Instruction:
Reproduce each of the lines word for word.

Exercise material:

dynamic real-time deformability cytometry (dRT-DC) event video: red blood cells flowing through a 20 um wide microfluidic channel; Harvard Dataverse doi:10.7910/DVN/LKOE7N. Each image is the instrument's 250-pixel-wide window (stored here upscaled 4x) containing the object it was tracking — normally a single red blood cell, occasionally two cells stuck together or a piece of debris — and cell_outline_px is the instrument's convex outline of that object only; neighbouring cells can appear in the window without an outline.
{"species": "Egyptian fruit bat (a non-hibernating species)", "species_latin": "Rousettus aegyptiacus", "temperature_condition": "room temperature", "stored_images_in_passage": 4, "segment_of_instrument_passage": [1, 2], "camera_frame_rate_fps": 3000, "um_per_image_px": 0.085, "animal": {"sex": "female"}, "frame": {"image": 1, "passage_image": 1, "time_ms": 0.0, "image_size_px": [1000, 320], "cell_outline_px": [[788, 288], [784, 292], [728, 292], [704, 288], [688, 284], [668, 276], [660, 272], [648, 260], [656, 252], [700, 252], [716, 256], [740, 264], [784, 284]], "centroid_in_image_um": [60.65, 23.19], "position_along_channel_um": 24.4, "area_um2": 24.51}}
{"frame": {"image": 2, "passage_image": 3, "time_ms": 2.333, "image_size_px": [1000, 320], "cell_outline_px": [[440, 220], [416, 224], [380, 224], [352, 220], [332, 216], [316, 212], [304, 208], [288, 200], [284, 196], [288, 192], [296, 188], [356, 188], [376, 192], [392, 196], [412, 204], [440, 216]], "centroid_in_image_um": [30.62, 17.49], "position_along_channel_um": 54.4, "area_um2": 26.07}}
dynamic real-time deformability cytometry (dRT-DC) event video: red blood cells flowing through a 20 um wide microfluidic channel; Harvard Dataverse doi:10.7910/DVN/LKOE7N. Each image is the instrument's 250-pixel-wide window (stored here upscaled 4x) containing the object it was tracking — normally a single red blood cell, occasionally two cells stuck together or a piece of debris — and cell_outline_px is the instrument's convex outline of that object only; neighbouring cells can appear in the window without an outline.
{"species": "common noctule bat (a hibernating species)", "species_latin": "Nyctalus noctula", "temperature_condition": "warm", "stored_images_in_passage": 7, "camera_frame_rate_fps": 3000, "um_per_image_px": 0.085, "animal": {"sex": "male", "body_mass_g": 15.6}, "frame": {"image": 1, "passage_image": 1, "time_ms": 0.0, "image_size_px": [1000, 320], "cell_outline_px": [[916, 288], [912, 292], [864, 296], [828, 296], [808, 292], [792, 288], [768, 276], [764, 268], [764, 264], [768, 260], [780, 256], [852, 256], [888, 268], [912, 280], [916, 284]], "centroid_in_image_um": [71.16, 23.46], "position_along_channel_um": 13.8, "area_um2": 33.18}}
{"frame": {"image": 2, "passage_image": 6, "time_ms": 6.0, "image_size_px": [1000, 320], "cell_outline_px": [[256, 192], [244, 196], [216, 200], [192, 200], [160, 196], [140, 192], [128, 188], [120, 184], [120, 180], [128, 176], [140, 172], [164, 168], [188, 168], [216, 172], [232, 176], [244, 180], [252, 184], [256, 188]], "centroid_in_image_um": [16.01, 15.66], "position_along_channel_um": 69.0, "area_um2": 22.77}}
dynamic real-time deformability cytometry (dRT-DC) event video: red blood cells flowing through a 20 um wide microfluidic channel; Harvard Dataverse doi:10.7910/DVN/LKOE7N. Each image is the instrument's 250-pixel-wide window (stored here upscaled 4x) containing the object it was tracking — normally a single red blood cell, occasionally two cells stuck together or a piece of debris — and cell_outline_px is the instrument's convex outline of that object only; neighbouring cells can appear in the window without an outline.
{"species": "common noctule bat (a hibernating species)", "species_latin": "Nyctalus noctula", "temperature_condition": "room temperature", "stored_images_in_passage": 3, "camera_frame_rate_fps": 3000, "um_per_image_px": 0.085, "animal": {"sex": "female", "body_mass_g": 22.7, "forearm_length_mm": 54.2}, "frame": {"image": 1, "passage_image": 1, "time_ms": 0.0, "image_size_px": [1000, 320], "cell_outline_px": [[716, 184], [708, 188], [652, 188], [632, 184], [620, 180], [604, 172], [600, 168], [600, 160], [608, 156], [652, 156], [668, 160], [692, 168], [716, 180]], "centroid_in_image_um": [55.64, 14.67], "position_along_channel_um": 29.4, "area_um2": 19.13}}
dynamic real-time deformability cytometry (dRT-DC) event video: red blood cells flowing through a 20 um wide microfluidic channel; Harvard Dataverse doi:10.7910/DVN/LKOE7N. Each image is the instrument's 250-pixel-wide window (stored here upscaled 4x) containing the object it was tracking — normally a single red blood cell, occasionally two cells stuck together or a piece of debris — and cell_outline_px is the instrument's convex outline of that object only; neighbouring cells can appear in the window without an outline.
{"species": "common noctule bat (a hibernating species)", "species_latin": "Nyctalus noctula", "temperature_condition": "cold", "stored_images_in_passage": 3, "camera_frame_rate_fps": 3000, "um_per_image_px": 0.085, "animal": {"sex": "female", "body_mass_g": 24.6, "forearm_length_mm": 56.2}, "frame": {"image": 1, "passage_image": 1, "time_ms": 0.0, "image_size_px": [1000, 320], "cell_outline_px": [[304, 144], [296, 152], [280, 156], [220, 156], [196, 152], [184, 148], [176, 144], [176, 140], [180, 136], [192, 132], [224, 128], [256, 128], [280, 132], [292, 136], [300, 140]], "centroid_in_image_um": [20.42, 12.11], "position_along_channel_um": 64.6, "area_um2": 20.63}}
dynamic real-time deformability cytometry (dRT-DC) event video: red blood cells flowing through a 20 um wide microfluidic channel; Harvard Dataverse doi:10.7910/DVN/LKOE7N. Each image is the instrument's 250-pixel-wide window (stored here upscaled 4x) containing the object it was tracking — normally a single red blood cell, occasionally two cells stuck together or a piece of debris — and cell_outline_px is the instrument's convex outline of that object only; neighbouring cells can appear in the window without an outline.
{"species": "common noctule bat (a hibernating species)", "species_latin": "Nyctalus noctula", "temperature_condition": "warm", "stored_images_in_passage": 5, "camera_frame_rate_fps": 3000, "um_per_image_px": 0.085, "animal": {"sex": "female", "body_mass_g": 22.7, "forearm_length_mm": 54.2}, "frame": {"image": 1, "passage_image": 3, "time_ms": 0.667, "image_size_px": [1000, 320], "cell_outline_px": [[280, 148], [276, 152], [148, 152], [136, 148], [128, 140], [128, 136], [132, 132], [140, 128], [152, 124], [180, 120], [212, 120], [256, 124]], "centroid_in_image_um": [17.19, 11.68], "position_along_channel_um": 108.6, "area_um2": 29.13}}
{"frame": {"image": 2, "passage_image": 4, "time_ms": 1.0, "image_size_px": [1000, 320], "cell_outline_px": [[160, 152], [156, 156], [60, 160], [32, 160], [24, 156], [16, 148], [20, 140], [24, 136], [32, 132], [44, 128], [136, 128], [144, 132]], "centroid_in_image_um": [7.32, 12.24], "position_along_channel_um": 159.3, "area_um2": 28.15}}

Solution for this problem:
dynamic real-time deformability cytometry (dRT-DC) event video: red blood cells flowing through a 20 um wide microfluidic channel; Harvard Dataverse doi:10.7910/DVN/LKOE7N. Each image is the instrument's 250-pixel-wide window (stored here upscaled 4x) containing the object it was tracking — normally a single red blood cell, occasionally two cells stuck together or a piece of debris — and cell_outline_px is the instrument's convex outline of that object only; neighbouring cells can appear in the window without an outline.
{"species": "Egyptian fruit bat (a non-hibernating species)", "species_latin": "Rousettus aegyptiacus", "temperature_condition": "room temperature", "stored_images_in_passage": 4, "segment_of_instrument_passage": [1, 2], "camera_frame_rate_fps": 3000, "um_per_image_px": 0.085, "animal": {"sex": "female"}, "frame": {"image": 1, "passage_image": 1, "time_ms": 0.0, "image_size_px": [1000, 320], "cell_outline_px": [[788, 288], [784, 292], [728, 292], [704, 288], [688, 284], [668, 276], [660, 272], [648, 260], [656, 252], [700, 252], [716, 256], [740, 264], [784, 284]], "centroid_in_image_um": [60.65, 23.19], "position_along_channel_um": 24.4, "area_um2": 24.51}}
{"frame": {"image": 2, "passage_image": 3, "time_ms": 2.333, "image_size_px": [1000, 320], "cell_outline_px": [[440, 220], [416, 224], [380, 224], [352, 220], [332, 216], [316, 212], [304, 208], [288, 200], [284, 196], [288, 192], [296, 188], [356, 188], [376, 192], [392, 196], [412, 204], [440, 216]], "centroid_in_image_um": [30.62, 17.49], "position_along_channel_um": 54.4, "area_um2": 26.07}}
dynamic real-time deformability cytometry (dRT-DC) event video: red blood cells flowing through a 20 um wide microfluidic channel; Harvard Dataverse doi:10.7910/DVN/LKOE7N. Each image is the instrument's 250-pixel-wide window (stored here upscaled 4x) containing the object it was tracking — normally a single red blood cell, occasionally two cells stuck together or a piece of debris — and cell_outline_px is the instrument's convex outline of that object only; neighbouring cells can appear in the window without an outline.
{"species": "common noctule bat (a hibernating species)", "species_latin": "Nyctalus noctula", "temperature_condition": "warm", "stored_images_in_passage": 7, "camera_frame_rate_fps": 3000, "um_per_image_px": 0.085, "animal": {"sex": "male", "body_mass_g": 15.6}, "frame": {"image": 1, "passage_image": 1, "time_ms": 0.0, "image_size_px": [1000, 320], "cell_outline_px": [[916, 288], [912, 292], [864, 296], [828, 296], [808, 292], [792, 288], [768, 276], [764, 268], [764, 264], [768, 260], [780, 256], [852, 256], [888, 268], [912, 280], [916, 284]], "centroid_in_image_um": [71.16, 23.46], "position_along_channel_um": 13.8, "area_um2": 33.18}}
{"frame": {"image": 2, "passage_image": 6, "time_ms": 6.0, "image_size_px": [1000, 320], "cell_outline_px": [[256, 192], [244, 196], [216, 200], [192, 200], [160, 196], [140, 192], [128, 188], [120, 184], [120, 180], [128, 176], [140, 172], [164, 168], [188, 168], [216, 172], [232, 176], [244, 180], [252, 184], [256, 188]], "centroid_in_image_um": [16.01, 15.66], "position_along_channel_um": 69.0, "area_um2": 22.77}}
dynamic real-time deformability cytometry (dRT-DC) event video: red blood cells flowing through a 20 um wide microfluidic channel; Harvard Dataverse doi:10.7910/DVN/LKOE7N. Each image is the instrument's 250-pixel-wide window (stored here upscaled 4x) containing the object it was tracking — normally a single red blood cell, occasionally two cells stuck together or a piece of debris — and cell_outline_px is the instrument's convex outline of that object only; neighbouring cells can appear in the window without an outline.
{"species": "common noctule bat (a hibernating species)", "species_latin": "Nyctalus noctula", "temperature_condition": "room temperature", "stored_images_in_passage": 3, "camera_frame_rate_fps": 3000, "um_per_image_px": 0.085, "animal": {"sex": "female", "body_mass_g": 22.7, "forearm_length_mm": 54.2}, "frame": {"image": 1, "passage_image": 1, "time_ms": 0.0, "image_size_px": [1000, 320], "cell_outline_px": [[716, 184], [708, 188], [652, 188], [632, 184], [620, 180], [604, 172], [600, 168], [600, 160], [608, 156], [652, 156], [668, 160], [692, 168], [716, 180]], "centroid_in_image_um": [55.64, 14.67], "position_along_channel_um": 29.4, "area_um2": 19.13}}
dynamic real-time deformability cytometry (dRT-DC) event video: red blood cells flowing through a 20 um wide microfluidic channel; Harvard Dataverse doi:10.7910/DVN/LKOE7N. Each image is the instrument's 250-pixel-wide window (stored here upscaled 4x) containing the object it was tracking — normally a single red blood cell, occasionally two cells stuck together or a piece of debris — and cell_outline_px is the instrument's convex outline of that object only; neighbouring cells can appear in the window without an outline.
{"species": "common noctule bat (a hibernating species)", "species_latin": "Nyctalus noctula", "temperature_condition": "cold", "stored_images_in_passage": 3, "camera_frame_rate_fps": 3000, "um_per_image_px": 0.085, "animal": {"sex": "female", "body_mass_g": 24.6, "forearm_length_mm": 56.2}, "frame": {"image": 1, "passage_image": 1, "time_ms": 0.0, "image_size_px": [1000, 320], "cell_outline_px": [[304, 144], [296, 152], [280, 156], [220, 156], [196, 152], [184, 148], [176, 144], [176, 140], [180, 136], [192, 132], [224, 128], [256, 128], [280, 132], [292, 136], [300, 140]], "centroid_in_image_um": [20.42, 12.11], "position_along_channel_um": 64.6, "area_um2": 20.63}}
dynamic real-time deformability cytometry (dRT-DC) event video: red blood cells flowing through a 20 um wide microfluidic channel; Harvard Dataverse doi:10.7910/DVN/LKOE7N. Each image is the instrument's 250-pixel-wide window (stored here upscaled 4x) containing the object it was tracking — normally a single red blood cell, occasionally two cells stuck together or a piece of debris — and cell_outline_px is the instrument's convex outline of that object only; neighbouring cells can appear in the window without an outline.
{"species": "common noctule bat (a hibernating species)", "species_latin": "Nyctalus noctula", "temperature_condition": "warm", "stored_images_in_passage": 5, "camera_frame_rate_fps": 3000, "um_per_image_px": 0.085, "animal": {"sex": "female", "body_mass_g": 22.7, "forearm_length_mm": 54.2}, "frame": {"image": 1, "passage_image": 3, "time_ms": 0.667, "image_size_px": [1000, 320], "cell_outline_px": [[280, 148], [276, 152], [148, 152], [136, 148], [128, 140], [128, 136], [132, 132], [140, 128], [152, 124], [180, 120], [212, 120], [256, 124]], "centroid_in_image_um": [17.19, 11.68], "position_along_channel_um": 108.6, "area_um2": 29.13}}
{"frame": {"image": 2, "passage_image": 4, "time_ms": 1.0, "image_size_px": [1000, 320], "cell_outline_px": [[160, 152], [156, 156], [60, 160], [32, 160], [24, 156], [16, 148], [20, 140], [24, 136], [32, 132], [44, 128], [136, 128], [144, 132]], "centroid_in_image_um": [7.32, 12.24], "position_along_channel_um": 159.3, "area_um2": 28.15}}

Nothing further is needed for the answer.